Saved data entries:
=== Begin Enclosure ===

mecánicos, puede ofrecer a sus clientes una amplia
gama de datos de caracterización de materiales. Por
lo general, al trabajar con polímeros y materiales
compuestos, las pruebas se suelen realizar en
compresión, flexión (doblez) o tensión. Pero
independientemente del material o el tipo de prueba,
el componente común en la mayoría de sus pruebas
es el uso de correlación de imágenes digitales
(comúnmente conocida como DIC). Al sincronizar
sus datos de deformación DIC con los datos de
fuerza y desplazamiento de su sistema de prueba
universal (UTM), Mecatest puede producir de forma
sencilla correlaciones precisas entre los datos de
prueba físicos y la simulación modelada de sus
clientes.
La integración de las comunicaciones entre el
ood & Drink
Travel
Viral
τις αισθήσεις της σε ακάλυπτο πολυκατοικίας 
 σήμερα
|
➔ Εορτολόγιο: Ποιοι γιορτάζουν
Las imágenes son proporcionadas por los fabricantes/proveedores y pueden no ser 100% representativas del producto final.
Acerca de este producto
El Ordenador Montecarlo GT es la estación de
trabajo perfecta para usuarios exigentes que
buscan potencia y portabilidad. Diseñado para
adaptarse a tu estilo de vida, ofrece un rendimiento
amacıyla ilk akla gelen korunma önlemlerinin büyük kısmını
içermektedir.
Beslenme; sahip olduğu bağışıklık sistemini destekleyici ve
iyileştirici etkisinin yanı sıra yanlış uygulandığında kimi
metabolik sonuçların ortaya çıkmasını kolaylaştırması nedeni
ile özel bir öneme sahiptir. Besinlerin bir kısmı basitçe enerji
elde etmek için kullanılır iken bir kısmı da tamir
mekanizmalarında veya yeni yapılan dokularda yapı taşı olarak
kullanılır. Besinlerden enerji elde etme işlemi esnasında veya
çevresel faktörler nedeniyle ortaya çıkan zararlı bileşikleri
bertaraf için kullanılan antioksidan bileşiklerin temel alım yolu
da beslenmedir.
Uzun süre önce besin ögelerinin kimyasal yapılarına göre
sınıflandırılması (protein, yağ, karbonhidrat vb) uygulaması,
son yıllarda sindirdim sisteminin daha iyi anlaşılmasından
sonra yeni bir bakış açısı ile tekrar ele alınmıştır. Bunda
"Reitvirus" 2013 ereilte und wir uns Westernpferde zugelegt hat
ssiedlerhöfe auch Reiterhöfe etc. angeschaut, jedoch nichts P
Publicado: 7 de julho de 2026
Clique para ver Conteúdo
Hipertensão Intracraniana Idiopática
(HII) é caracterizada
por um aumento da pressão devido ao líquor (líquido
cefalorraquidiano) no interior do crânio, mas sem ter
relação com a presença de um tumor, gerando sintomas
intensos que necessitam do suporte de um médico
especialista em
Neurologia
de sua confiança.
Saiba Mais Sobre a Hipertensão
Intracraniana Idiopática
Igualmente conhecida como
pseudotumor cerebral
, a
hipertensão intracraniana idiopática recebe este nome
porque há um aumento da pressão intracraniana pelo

=== End Enclosure ===

** TO DO **
Each line from the one with "intensos que necessitam" through the end of the records above should be written out exactly. No other line should appear.

** EXERCISE RESULT **
intensos que necessitam do suporte de um médico
especialista em
Neurologia
de sua confiança.
Saiba Mais Sobre a Hipertensão
Intracraniana Idiopática
Igualmente conhecida como
pseudotumor cerebral
, a
hipertensão intracraniana idiopática recebe este nome
porque há um aumento da pressão intracraniana pelo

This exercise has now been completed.